В мае выходит сборник лауреата Пулитцеровской премии Майкла Каннингема "Дикий лебедь и другие сказки" (в переводе Дмитрия Карельского). Илья Данишевский встретился с автором в Нью-Йорке и обсудил с ним новую книгу, проблему гомофобии в Америке и России, а также [само]цензуру.

 title=

— Я бы хотел начать с конца — поговорить о последней книге ("Дикий лебедь"), которая еще не вышла в России. Мне кажется, с каждым разом происходит все большее наращивание дистанции между автором и героем.

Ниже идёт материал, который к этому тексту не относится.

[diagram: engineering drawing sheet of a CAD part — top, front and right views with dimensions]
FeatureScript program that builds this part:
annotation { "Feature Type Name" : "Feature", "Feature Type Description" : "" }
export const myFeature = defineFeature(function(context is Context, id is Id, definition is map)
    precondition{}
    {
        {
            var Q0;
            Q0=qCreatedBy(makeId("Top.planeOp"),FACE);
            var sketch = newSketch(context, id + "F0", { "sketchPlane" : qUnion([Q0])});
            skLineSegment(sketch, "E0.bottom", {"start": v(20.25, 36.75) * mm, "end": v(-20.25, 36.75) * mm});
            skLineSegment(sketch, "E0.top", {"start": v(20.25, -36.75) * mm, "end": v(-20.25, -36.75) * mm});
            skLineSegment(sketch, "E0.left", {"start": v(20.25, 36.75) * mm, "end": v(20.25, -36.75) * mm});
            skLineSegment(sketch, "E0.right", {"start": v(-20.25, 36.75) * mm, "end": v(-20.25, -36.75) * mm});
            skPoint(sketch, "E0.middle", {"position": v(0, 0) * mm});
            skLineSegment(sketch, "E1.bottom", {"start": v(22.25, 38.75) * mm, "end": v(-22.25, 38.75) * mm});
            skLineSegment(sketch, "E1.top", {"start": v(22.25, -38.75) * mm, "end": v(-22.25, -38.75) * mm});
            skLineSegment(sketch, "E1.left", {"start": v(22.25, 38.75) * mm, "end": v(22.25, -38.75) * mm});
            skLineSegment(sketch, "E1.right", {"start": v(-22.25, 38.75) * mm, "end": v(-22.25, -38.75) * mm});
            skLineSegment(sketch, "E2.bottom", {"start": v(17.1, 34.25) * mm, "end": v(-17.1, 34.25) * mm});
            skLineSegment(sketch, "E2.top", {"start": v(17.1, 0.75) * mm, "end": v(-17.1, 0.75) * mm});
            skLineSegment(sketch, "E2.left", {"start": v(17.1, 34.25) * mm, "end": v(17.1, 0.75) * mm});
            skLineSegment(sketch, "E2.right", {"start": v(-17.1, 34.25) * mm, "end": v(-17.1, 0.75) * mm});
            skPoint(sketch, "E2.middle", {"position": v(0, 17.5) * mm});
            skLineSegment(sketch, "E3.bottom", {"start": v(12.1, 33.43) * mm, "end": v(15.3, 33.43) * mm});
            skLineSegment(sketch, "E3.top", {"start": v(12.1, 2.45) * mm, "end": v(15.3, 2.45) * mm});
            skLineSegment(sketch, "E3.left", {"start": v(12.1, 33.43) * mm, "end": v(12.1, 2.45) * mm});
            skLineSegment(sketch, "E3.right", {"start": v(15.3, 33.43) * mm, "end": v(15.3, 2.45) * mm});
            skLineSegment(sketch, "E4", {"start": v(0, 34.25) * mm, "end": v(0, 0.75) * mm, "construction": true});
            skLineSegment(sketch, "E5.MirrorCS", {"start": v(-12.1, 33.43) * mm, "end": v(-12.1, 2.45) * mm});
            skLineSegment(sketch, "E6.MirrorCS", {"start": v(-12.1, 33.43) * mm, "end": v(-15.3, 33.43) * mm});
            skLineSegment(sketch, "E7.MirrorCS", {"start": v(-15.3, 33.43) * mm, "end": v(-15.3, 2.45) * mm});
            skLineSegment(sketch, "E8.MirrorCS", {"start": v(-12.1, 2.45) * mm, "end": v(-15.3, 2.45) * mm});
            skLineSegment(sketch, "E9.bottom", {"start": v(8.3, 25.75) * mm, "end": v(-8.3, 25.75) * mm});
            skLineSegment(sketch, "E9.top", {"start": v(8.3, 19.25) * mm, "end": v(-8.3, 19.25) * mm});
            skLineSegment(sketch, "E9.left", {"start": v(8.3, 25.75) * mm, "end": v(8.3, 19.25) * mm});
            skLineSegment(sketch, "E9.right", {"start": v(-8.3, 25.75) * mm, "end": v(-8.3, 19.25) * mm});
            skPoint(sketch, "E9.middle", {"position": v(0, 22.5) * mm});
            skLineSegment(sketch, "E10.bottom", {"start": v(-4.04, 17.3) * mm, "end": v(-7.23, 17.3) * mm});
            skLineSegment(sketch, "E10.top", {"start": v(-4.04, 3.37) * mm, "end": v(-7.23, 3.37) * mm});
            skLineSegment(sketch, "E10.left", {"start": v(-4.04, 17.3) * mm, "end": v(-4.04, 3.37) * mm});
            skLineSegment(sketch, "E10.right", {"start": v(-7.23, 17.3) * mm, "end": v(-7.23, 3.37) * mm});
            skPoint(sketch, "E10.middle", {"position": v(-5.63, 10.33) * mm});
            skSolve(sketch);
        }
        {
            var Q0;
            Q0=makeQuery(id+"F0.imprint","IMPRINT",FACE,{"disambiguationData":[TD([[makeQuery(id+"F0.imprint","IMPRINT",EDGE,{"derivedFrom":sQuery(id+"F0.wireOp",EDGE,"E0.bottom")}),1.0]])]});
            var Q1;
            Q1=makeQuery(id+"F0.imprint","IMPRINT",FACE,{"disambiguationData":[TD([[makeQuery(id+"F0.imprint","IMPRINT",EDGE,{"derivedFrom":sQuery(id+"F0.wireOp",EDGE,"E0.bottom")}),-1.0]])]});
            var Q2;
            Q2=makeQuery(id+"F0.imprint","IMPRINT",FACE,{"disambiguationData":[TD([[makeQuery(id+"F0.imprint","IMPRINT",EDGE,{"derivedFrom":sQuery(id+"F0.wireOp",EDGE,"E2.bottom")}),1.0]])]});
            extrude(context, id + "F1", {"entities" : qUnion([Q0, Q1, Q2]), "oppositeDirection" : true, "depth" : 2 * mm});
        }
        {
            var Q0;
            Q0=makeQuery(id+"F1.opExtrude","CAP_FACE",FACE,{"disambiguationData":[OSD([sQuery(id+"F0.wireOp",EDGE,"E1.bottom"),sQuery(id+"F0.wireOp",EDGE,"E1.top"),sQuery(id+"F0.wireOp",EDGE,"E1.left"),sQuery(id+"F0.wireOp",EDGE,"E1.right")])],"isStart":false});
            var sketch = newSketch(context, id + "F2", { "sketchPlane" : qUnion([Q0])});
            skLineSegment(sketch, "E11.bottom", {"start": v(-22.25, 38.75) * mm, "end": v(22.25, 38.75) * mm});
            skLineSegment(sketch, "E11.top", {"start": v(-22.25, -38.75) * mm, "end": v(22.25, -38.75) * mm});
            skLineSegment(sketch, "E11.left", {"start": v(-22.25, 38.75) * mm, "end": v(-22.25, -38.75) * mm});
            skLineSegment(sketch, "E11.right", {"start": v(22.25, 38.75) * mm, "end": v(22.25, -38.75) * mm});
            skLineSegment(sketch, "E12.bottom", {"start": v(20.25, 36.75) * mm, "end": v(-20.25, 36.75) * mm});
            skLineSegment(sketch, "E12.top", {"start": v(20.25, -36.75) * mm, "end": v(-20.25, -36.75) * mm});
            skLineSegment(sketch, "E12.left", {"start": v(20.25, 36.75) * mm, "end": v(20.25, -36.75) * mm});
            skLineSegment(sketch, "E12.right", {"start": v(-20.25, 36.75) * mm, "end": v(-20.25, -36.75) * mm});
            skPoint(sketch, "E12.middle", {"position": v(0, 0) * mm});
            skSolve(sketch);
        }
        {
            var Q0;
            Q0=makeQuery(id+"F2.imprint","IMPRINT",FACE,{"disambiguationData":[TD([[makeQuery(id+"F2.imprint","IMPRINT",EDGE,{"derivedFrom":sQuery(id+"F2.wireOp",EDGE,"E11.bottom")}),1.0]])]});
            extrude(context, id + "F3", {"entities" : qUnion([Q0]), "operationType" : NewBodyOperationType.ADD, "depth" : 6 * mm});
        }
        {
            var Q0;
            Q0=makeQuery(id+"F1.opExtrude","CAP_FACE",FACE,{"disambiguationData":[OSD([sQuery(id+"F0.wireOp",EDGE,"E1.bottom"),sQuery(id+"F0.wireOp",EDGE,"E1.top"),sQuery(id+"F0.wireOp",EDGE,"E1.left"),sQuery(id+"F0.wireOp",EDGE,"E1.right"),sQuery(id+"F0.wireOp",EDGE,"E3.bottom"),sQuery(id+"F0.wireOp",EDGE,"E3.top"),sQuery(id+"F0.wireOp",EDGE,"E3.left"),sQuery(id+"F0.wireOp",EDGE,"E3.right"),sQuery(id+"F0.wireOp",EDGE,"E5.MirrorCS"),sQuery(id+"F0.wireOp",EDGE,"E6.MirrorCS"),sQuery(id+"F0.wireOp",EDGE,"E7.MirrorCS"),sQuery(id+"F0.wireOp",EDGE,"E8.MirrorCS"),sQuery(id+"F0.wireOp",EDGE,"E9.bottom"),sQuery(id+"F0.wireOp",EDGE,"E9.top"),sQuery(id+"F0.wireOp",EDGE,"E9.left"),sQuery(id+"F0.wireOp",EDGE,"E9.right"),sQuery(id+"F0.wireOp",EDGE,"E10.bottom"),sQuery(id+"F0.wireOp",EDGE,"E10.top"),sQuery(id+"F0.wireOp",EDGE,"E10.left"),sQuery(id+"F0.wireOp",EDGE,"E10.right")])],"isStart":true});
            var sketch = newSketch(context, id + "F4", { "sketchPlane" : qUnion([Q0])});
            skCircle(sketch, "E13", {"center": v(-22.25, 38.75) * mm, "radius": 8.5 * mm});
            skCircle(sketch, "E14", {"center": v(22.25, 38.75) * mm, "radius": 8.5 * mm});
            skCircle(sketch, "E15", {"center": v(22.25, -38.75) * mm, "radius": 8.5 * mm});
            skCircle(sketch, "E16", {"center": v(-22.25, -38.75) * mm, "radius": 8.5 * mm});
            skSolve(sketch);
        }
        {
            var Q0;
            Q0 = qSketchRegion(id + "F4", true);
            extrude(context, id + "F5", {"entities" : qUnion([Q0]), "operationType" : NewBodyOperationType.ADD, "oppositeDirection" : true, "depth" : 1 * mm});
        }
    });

— Я не могу сказать, что это был сознательный процесс. Понятно, что последняя книжка — это пересказ старинных сказок, поэтому сама форма задает большую дистанцию. Писатели вообще меняются от книжки к книжке, но это не идет по какому-то заранее заданному плану, ты просто видишь, что меняешься. Я действительно все больше пишу в третьем лице и все меньше в первом. В этом смысле повествовательная дистанция увеличивается. Но мне хотелось бы верить, что эмоциональная дистанция при этом сокращается. "Избранные дни" условно тоже относятся к жанру fairytale, но там дистанции почти нет. Там есть часть, написанная, что называется, на больших нервах, то есть это наиболее внутренняя история. Этот жанр, наоборот, облегчает путь к самому себе. Я впервые взялся пересказывать истории, которые уже существуют в иной форме. Поймите, что это книга за книгой, и каждая книга диктует свои правила. Сама решает, как она хочет быть рассказанной.

— Как отбирались сказки?

— Никакого принципа не было. Я просто выбирал в основном те сказки, которые любил в детстве. Я не могу толком объяснить, почему любил именно эти истории — вероятно, это связано с тем, что мне они казались самыми страшными, а мне нравилось, когда меня пугают. Я немного думал о том, чтобы как-то тематически выбирать, но понял, что это противоречит самой природе волшебной сказки, это академический, чрезмерно интеллектуальный подход.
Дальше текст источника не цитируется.